Im Gegensatz zur SL fordert der Gregor-Mendel-Kreis von den Tschechen keinerlei Entschädigung. „Leuten, die nichts haben, kann ich nichts wegnehmen, das wäre doch unmenschlich, außerdem darf kein neues Unrecht entstehen“, lautet Wunderlichs Leitgedanke. Die Bonner Regierung sollte statt dessen der Tschechischen Republik Wirtschaftshilfe sowie Hilfe für ökologische und kulturelle Projekte gewähren. Als ersten Schritt müßte jedoch die Bundesregierung die 17.000 noch lebenden Opfer der nationalsozialistischen Gewaltherrschaft „angemessen entschädigen“ sowie die Aufnahme der Tschechischen Republik in die Europäische Union vorbehaltlos fördern.

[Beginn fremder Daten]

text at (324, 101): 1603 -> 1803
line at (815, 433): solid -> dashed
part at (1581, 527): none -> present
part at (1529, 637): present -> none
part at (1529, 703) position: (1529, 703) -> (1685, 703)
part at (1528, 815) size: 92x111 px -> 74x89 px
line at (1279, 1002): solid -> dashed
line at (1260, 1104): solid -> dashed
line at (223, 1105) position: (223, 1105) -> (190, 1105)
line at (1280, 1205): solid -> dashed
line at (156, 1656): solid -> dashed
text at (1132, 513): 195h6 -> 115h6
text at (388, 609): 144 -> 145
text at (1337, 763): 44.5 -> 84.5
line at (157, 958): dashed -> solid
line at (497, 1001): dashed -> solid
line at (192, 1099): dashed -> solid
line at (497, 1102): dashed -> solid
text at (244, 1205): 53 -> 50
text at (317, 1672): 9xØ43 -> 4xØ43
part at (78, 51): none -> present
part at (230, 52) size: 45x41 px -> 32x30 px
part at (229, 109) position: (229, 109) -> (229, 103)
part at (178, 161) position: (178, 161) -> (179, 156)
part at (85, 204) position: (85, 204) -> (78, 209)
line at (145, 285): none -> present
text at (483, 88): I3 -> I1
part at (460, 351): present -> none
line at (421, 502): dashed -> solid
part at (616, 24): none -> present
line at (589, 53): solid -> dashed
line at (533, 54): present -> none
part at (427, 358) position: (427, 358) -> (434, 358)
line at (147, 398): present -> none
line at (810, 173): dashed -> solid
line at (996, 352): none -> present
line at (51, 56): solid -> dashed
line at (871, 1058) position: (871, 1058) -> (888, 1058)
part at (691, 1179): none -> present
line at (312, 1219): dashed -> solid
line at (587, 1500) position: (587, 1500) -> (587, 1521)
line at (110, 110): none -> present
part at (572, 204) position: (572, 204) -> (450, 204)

Damit steht der „Gregor-Mendel-Kreis“ innerhalb der SL allein auf weiter Flur. Nicht nur der Verzicht auf tschechische Entschädigung oder Rückgabe des ehemaligen Besitztums, sondern auch die geforderte Anerkennung der Vertreibung als Folge des Hitler-Faschismus und als Folge der Mitwirkung der Sudetendeutschen an der Unterdrückung des tschechischen Volkes während des Protektorats stößt SL-Funktionären sauer auf.

Davon will sich Wunderlich nicht abschrecken lassen, erst recht nicht von den maßlosen Forderungen des rechtslastigen Witiko- Bundes. „Das sind doch Leute, die sich wirklich verfolgt fühlen und sich deshalb radikalisiert haben“, analysiert der Psychologe Wunderlich. Er hält Auftreten und Forderungen der Witikonen für schädlich. Mit solchen Positionen verbaue man sich „jede Möglichkeit der Diskussion“.